Although a company's move to outsourcing can sometimes strike fear in employees, workers may find the process provides them with an opportunity to advance their careers, according to the findings of a new survey.
The research, conducted in Europe and commissioned by IT services company LogicaCMG PLC, examined the opinions of 200 employees in large organisations before, during and after their positions were outsourced. While most of those surveyed, 84 percent, felt apprehensive at the prospect of having their positions outsourced, around 70 percent said that they were more satisfied with the new roles they were given following the transition.
"There is a lot of confusion surrounding outsourcing, when in fact people often improve their positions and get to work for a specialist operation," said LogicaCMG management consultant Paul Dunn.
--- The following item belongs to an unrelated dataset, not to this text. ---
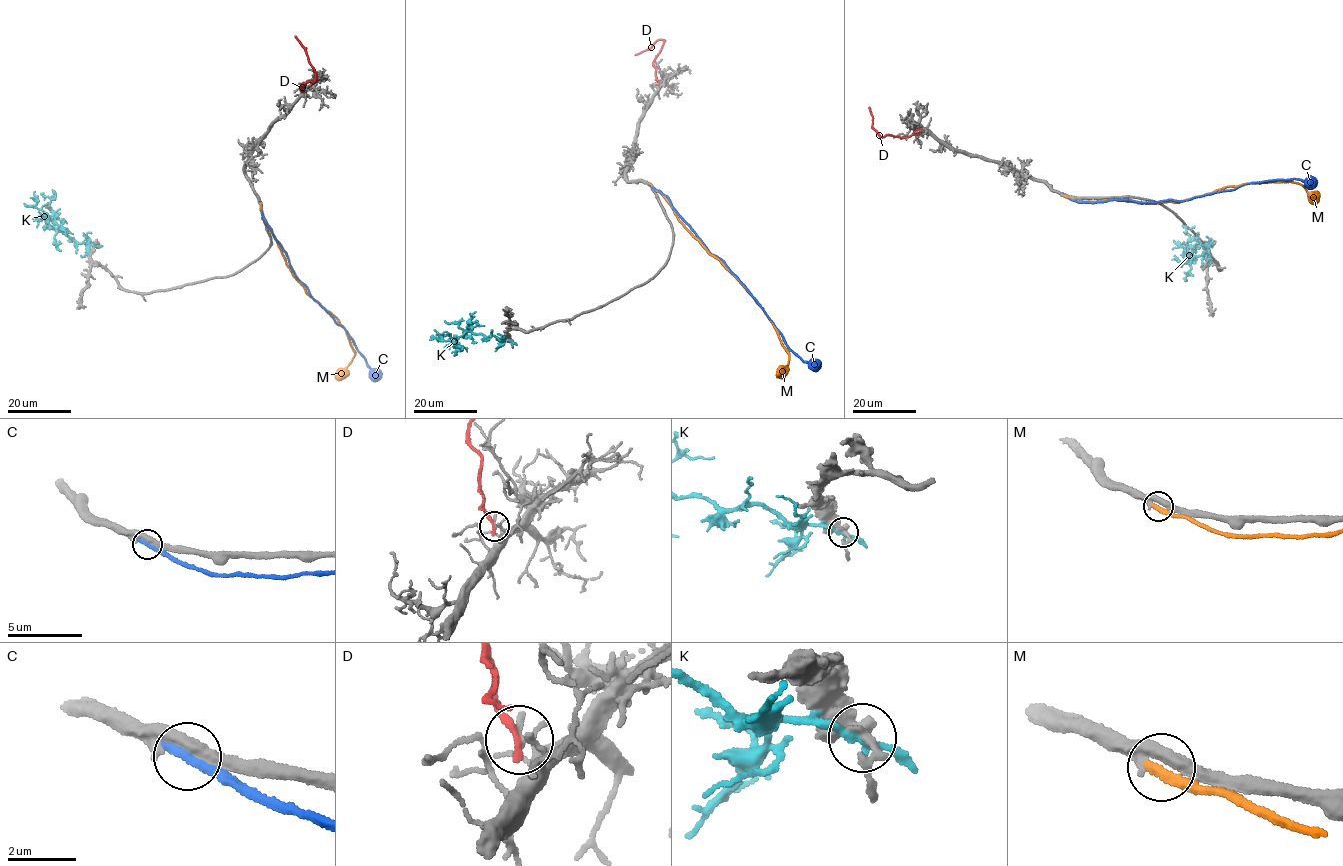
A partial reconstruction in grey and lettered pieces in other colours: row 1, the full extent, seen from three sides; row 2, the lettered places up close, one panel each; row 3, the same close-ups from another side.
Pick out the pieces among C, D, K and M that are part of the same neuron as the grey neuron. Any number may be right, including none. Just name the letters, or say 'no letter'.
M

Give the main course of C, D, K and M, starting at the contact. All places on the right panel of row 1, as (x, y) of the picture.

Outsourcing is often confused with offshoring, Dunn said, which involves moving jobs to lower-cost markets such as India, while outsourcing involves a company's decision to move a particular operation or function out-of-house. When companies outsource, European regulations stipulate that affected employees retain the same conditions they had in their previous positions, Dunn said.
While remuneration packages, benefits and retraining are important in helping employees through the transition, early and open communication from employers about the decision is the crucial factor in easing employee fears, Dunn said.
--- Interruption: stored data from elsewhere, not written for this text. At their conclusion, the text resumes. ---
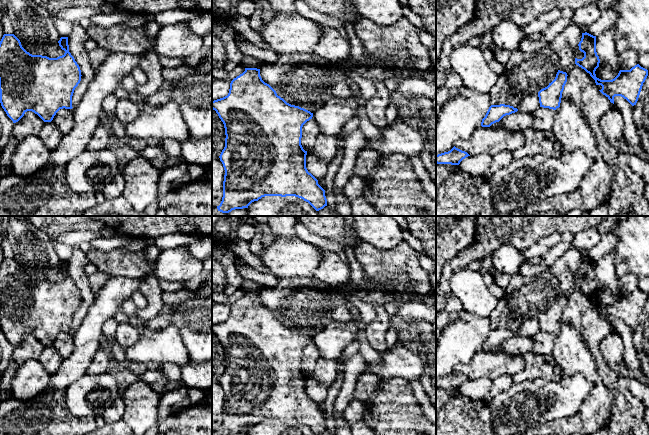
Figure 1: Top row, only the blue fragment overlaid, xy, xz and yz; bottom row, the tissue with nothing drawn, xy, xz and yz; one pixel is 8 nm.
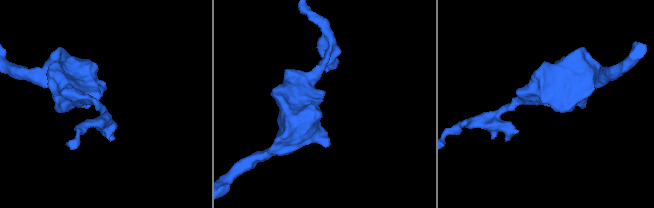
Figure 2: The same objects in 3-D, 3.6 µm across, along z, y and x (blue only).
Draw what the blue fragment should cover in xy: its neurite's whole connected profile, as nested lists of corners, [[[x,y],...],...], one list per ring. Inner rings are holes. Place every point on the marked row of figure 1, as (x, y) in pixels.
[[[4,34],[0,41],[0,103],[7,116],[18,122],[27,111],[37,114],[44,122],[51,122],[60,109],[72,109],[72,96],[81,81],[81,70],[69,52],[68,37],[61,37],[59,46],[65,53],[57,58],[32,55],[21,45],[14,34]]]

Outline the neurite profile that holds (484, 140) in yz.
[[[478,127],[466,140],[458,140],[454,146],[470,156],[479,154],[496,155],[499,152],[513,152],[522,148],[526,138],[522,131],[497,130]]]

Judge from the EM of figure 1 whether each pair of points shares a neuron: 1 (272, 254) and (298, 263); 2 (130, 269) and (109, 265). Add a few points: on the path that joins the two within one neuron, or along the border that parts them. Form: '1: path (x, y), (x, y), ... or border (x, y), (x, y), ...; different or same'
1: path (278, 257), (292, 258); same
2: path (125, 265), (114, 265); same

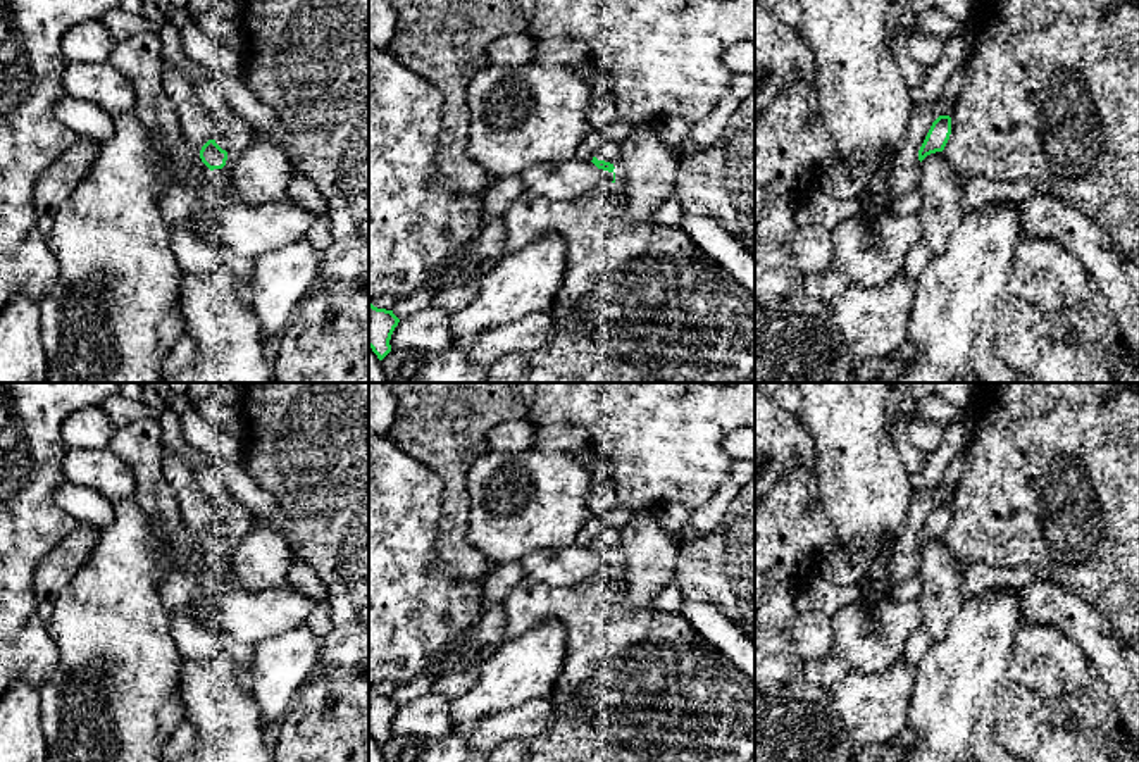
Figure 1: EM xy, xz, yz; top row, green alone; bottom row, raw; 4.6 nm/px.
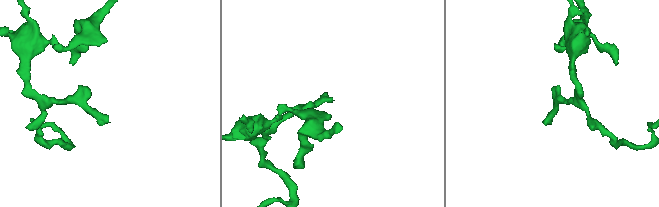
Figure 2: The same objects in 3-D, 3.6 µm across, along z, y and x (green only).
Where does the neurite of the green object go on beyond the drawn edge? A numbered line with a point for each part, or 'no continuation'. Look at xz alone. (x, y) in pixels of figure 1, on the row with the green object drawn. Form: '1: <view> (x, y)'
1: xz (609, 150)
"A lot of the transition is about perception and to do the process right, communication is key," he said. Dunn suggested telling employees as much as possible about the process, how it will effect them and how their roles will change as soon as the decision is made.
Another important factor is inclusion and making sure that companies offer workers the opportunity to voice their opinions and concerns, Dunn said. Participation by work councils and representative bodies can be particularly helpful in moving employees through the transition and giving them a channel for their feedback, the research found. In fact, 82 percent of those surveyed said that representative bodies played a crucial role in the process.
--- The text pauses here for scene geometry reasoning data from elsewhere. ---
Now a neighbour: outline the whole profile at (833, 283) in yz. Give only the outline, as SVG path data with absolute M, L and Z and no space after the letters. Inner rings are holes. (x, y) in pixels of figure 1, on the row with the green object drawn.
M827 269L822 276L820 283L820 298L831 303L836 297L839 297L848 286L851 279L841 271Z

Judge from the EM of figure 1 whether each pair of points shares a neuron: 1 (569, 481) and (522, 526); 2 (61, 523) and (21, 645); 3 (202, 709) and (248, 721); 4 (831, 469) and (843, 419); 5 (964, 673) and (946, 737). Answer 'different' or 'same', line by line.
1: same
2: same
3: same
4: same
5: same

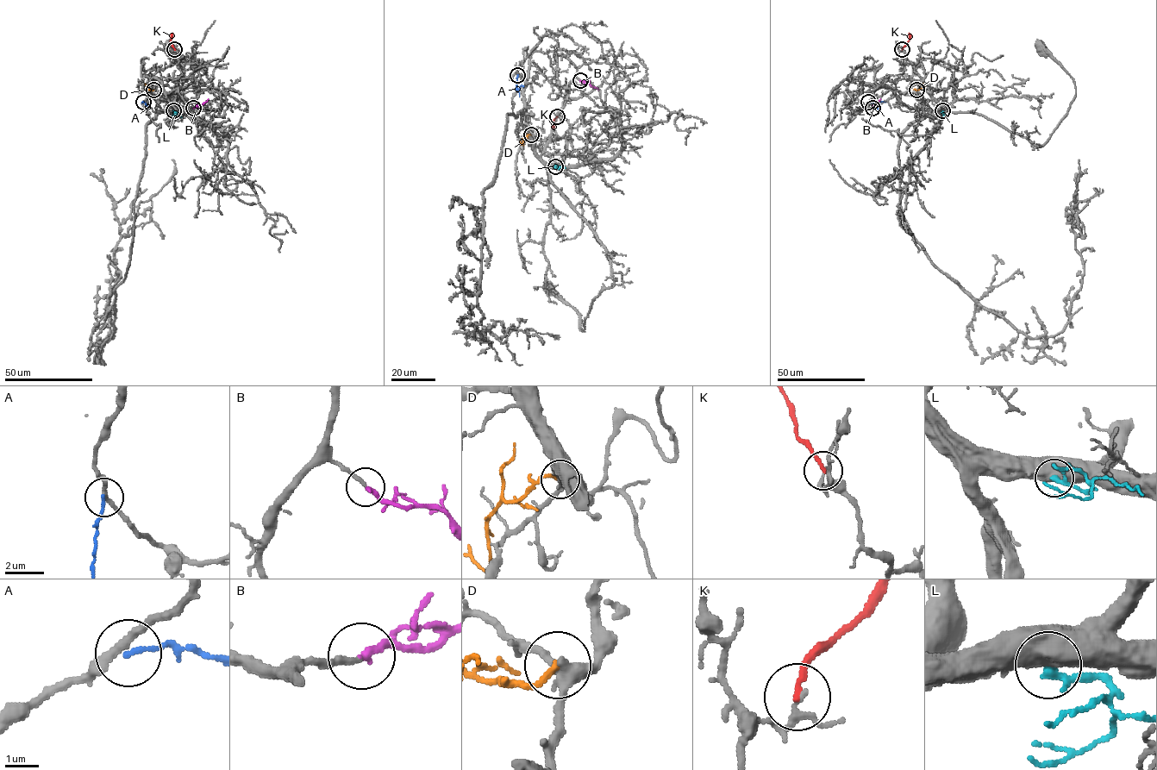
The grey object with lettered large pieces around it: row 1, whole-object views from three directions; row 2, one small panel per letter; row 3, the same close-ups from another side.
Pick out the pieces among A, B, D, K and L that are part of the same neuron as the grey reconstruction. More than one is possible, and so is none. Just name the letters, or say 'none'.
B

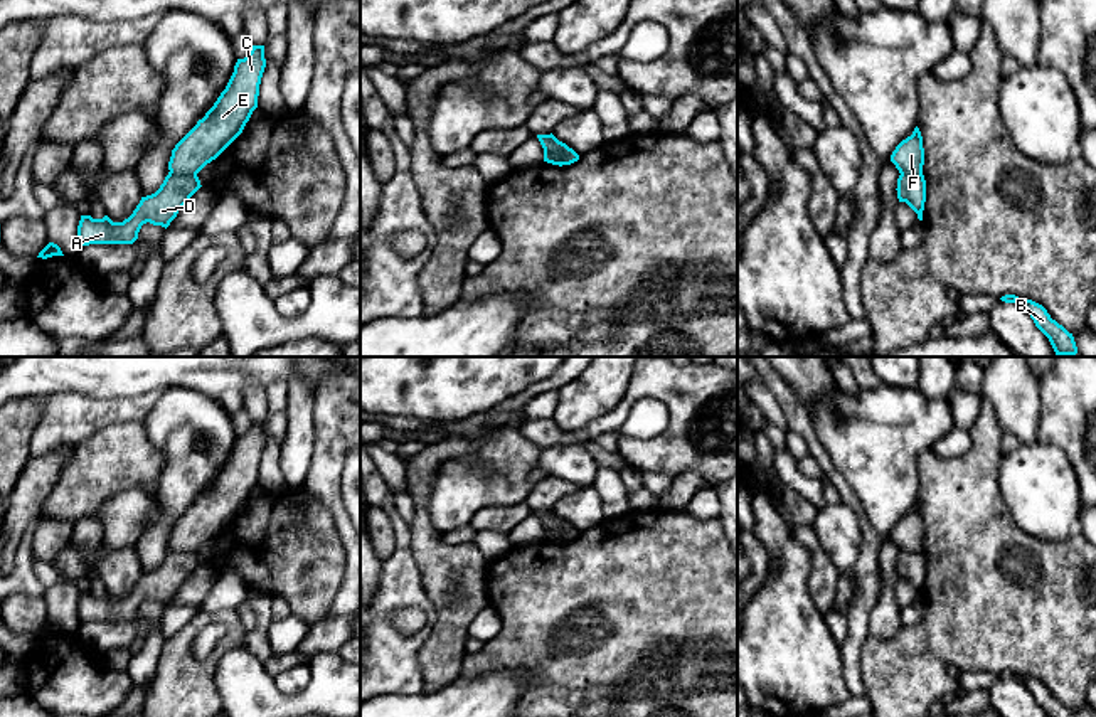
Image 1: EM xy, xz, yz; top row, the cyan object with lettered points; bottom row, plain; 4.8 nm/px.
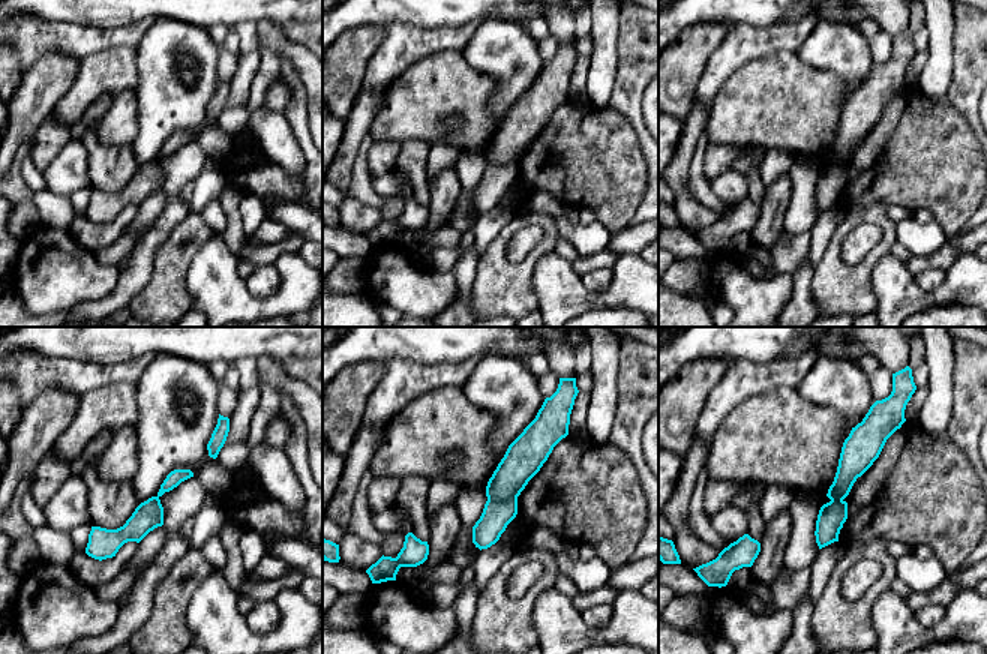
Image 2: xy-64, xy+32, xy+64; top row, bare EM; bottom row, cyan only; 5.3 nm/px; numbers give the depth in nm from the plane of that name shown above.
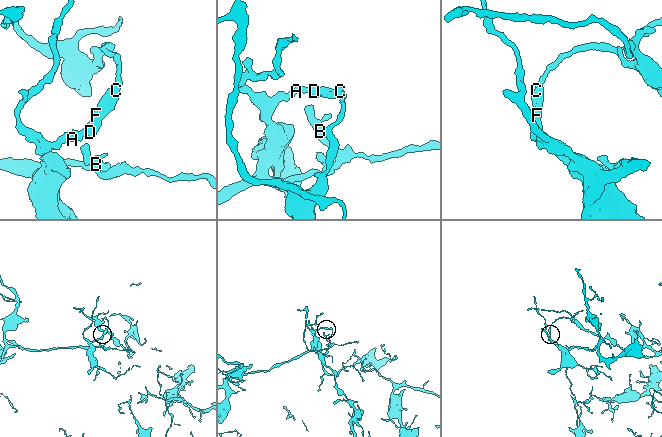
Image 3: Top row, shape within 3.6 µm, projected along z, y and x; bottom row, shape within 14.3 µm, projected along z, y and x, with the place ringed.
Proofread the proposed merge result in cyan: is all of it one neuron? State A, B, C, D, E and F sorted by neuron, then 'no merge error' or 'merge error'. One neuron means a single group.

If companies fail to communicate outsourcing changes, they may risk losing employees, the poll found, with 29 percent of those surveyed saying they would seriously consider changing jobs if the process wasn't managed effectively.
But if done right, the research indicated that outsourcing isn't as threatening as it may sound. Some 91 percent of those polled said that their initial fears were at least in part unfounded, while 49 percent said that they saw outsourcing as an opportunity to improve their skills.
Outsourcing isn't always viewed as a threat, however, as different countries have varying views on the practice. The US seems to have the most open and commercial view toward outsourcing, while traditionally protectionist countries like China view it with much more trepidation, Dunn said. In Europe, where the poll was conducted, the perception appears to be in between, with the UK leaning towards the US view, he added.
Still, no matter where employees are located, it appears from the poll that outsourcing can be a positive experience for employees if there is clear communication about the change. "Uncertainty needs to be eliminated as soon as possible," Dunn said.
The LogicaCMG poll was conducted across a range of sectors and employee positions in the UK, Netherlands, France and Germany by marketing research company Coleman Parkes.